Friday, March 09, 2007

China Plans To Go Shopping

China's intervention in the foreign exchange markets - selling yuan for dollars to keep the yuan cheap - has resulted in a massive pile (over $1 trillion) of dollar reserves. Hitherto, China has mainly invested its dollars in US Treasury bonds, but the New York Times reports:

China will create a new agency to invest the country’s immense reserves of foreign currency, now totaling more than $1 trillion, the country’s finance minister announced today...
The new agency will be able to invest some of the money more diversely and aggressively, analysts said, with the possibility of hundreds of billions of dollars put into acquiring “strategic assets” — mines, oil fields, whole companies — around world, especially in developing countries in Africa and Latin America...


$1 trillion goes a long way - in fact, it exceeds the market capitalization of Wal-Mart ($197bn) , Exxon ($409bn) and General Electric ($355bn) combined. Hmm... That would be pretty good "vertical integration" if China bought Wal-Mart!

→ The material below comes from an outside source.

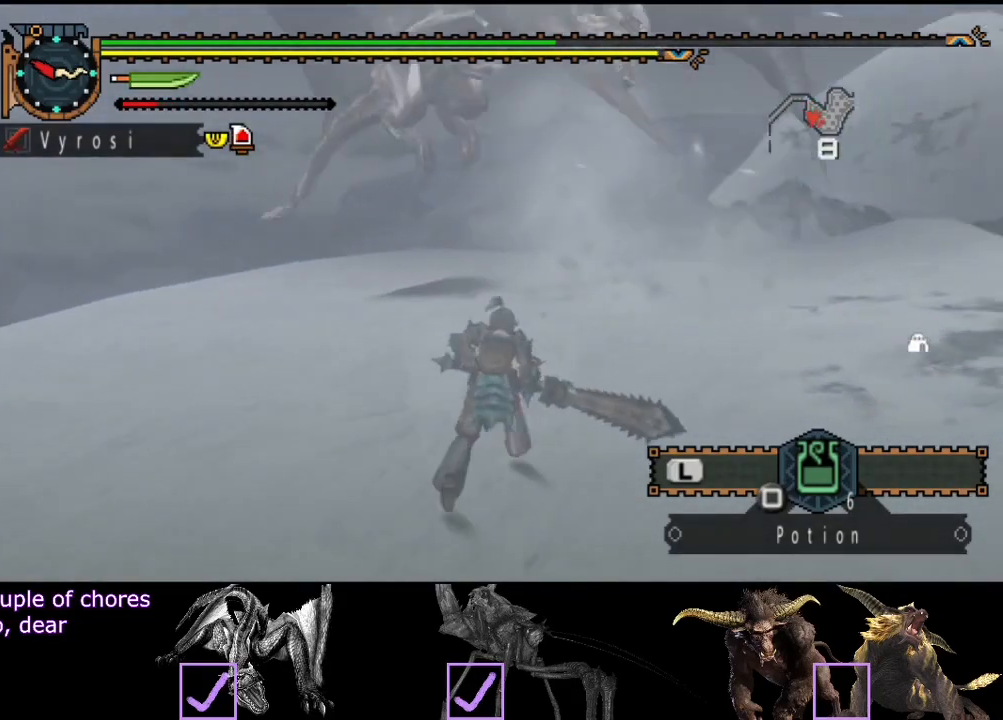
{"buttons": [], "left_stick": "up", "right_stick": "center", "events": [[17, "right_stick", "center"], [367, "TRIANGLE", "down"], [500, "TRIANGLE", "up"]]}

Back in the 1980's, many Americans were rattled when the Japanese purchased Rockefeller Center, but that's peanuts compared to what China could do with its reserves. Fortunately for our national nerves, they are expected to start small:
Andy Rothman, a strategist at CLSA Asia-Pacific Markets, said the government was likely to proceed cautiously and give the agency only a relatively small part of the reserves to work with at first, perhaps $20 billion. “It’s not going all of a sudden going to change the world,” Mr. Rothman said. “I think they are going to move very, very slowly in diversify what they are doing. Nobody should expect that suddenly they are going to invest $1 trillion.”

$20 billion will only get you, say, a General Motors ($17.5 bn) or a Ford ($15.1bn).